All these results suggest the following chain of argument: extra superoxide dismutase postpones ageing (at least in worms and flies); superoxide dismutase protects against free radicals; hence free radicals cause ageing. Does this imply that the means for postponing ageing in humans are at hand? Might we not simply engineer ourselves with a more effective superoxide dismutase and so gain years of life? The short answer seems to be no. Moreover, the reason that this won’t work casts some doubt upon one of the premises of the foregoing argument.
Our genomes contain three genes that encode superoxide dismutases. Mutations in one of these, SOD1, have been known for years. These mutations are gain-of-function and dominant: they give a hyperactive protein. It may be thought that this is precisely the sort of mutation that, by analogy with fruit flies and worms, might give a human lifespan of 120 years. In fact, they kill by the age of fifty or so. SOD1 mutations cause amytrophic lateral sclerosis (ALS), a particularly ferocious neurological disease in which the motor neurons of the spinal cord, brain stem and motor cortex are progressively destroyed, leading to paralysis and death. In America the disorder is known as Lou Gehrig disease after the baseball player who suffered and died from it. Nowhere is the issue of physician-assisted suicide as pressing as it is in ALS.
These mutations pose a paradox. They suggest that superoxide
dismutase kills motor neurons in humans, even as it protects them in flies. Why? For the last ten years this paradox has been resolved along the following lines. Superoxide dismutase is only the first step in an enzymatic pathway that neutralises free radicals. It converts the free radical oxygen anion, O•2, to another molecule, H
2
O
2
, more commonly known as hydrogen peroxide, whose destructive effects upon biological tissue can be gauged by its fame as the active ingredient in chemical drain-cleaners and the classic suicide blonde. It takes another enzyme, catalase, to neutralise hydrogen peroxide by converting it to water. Perhaps an imbalance in the activity of these two enzymes in humans, but not flies, leads to a build-up of hydrogen peroxide in neurons and kills them.

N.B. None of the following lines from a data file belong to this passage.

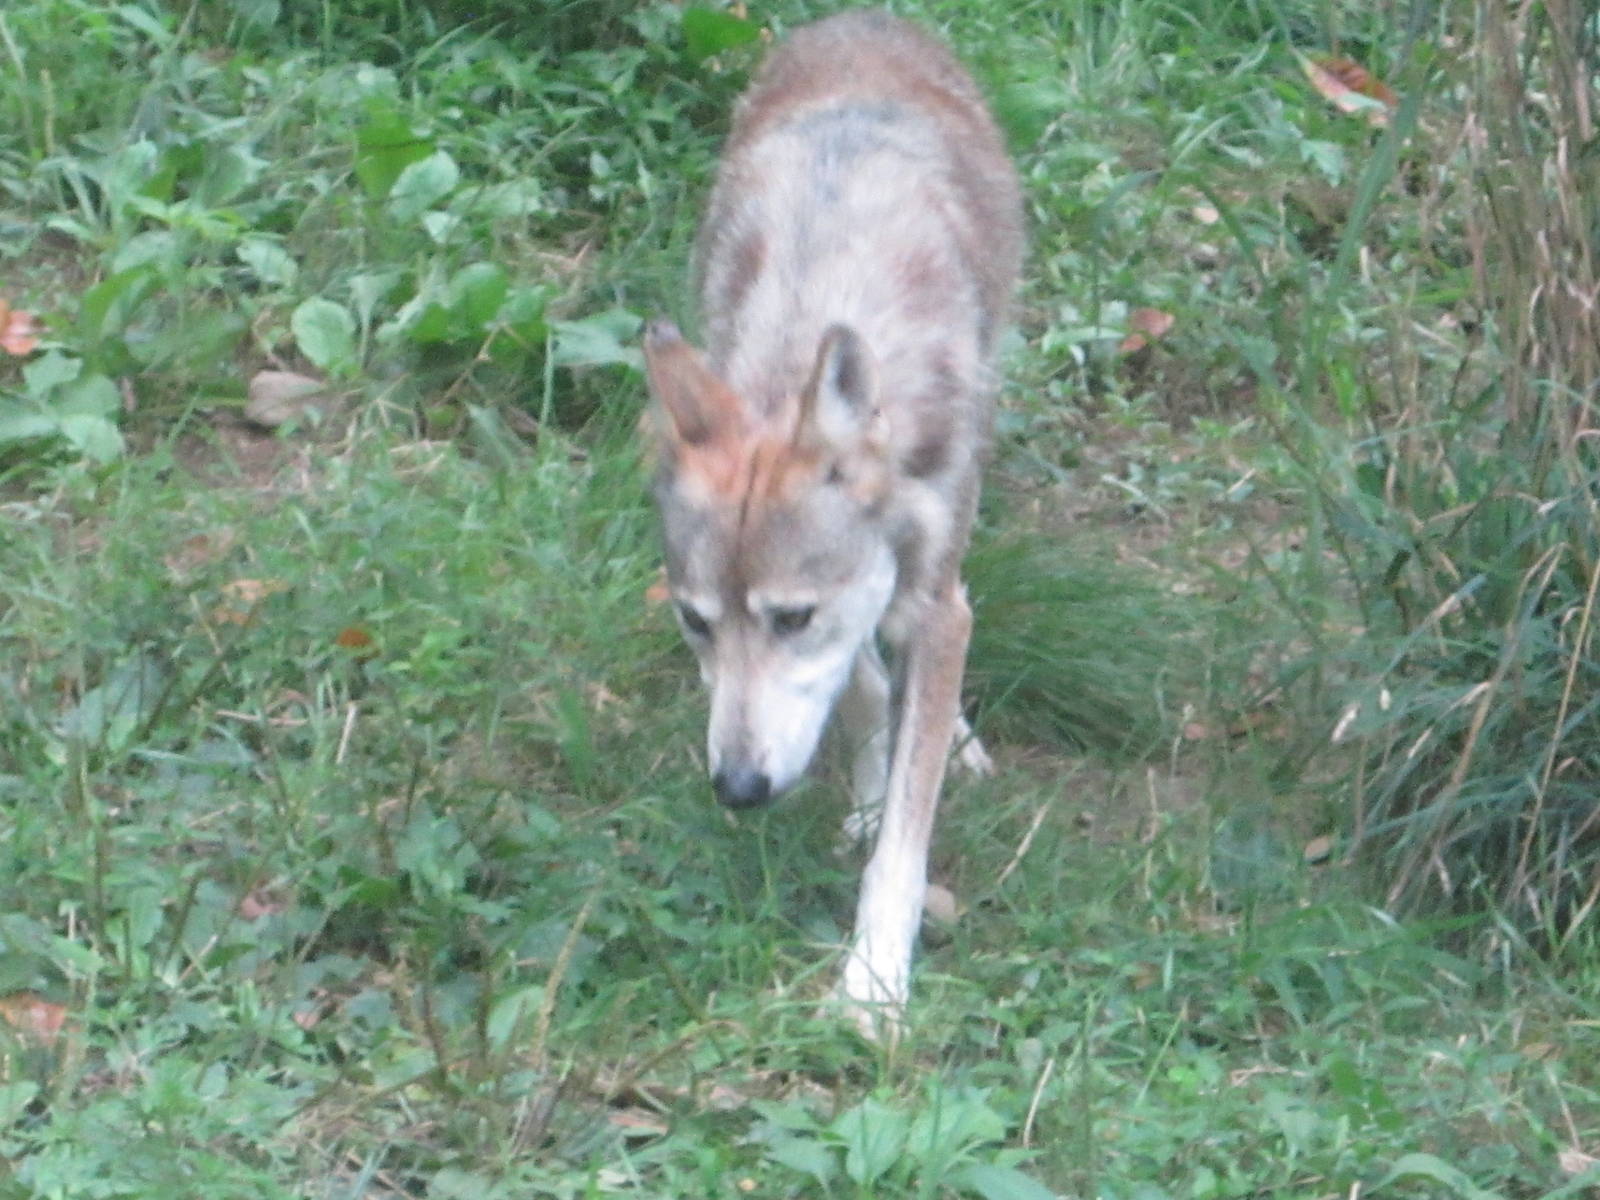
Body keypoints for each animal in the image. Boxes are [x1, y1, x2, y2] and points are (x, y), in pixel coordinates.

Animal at [642, 9, 1022, 1032]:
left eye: (790, 619)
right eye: (696, 624)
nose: (737, 789)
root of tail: (865, 20)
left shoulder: (932, 602)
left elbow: (905, 838)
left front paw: (874, 984)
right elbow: (861, 688)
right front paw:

It is a reasonable explanation, but it appears to be quite wrong. The reason that SOD1 mutations kill motor neurons has nothing to do with free radicals or hydrogen peroxide poisoning. Rather, their deleterious effects seem to be related to some other, slightly mysterious, role that superoxide dismutase has in the brain. Neurons are strange cells. They are large, have long protrusions called axons, and a whole special cellular architecture that goes with this. Besides scavenging free radicals, superoxide dismutase appears to have some role in this architecture. Biologists have adopted a lovely phrase to describe such multitasking proteins – they call them ‘moonlighters’. Moonlighting SOD1 may also contribute to another neurological disorder, Down’s syndrome. Children with Down’s syndrome have three copies of chromosome 21 – the chromosome on which the SOD1 gene resides – instead of the usual two. Hundreds of different
genes reside on this chromosome, and any or all of them might contribute to the distinctive features of Down’s (mental retardation, the facial abnormalities, heart problems to name but a few), but the extra copy of SOD1 has long been fingered as one of the more destructive.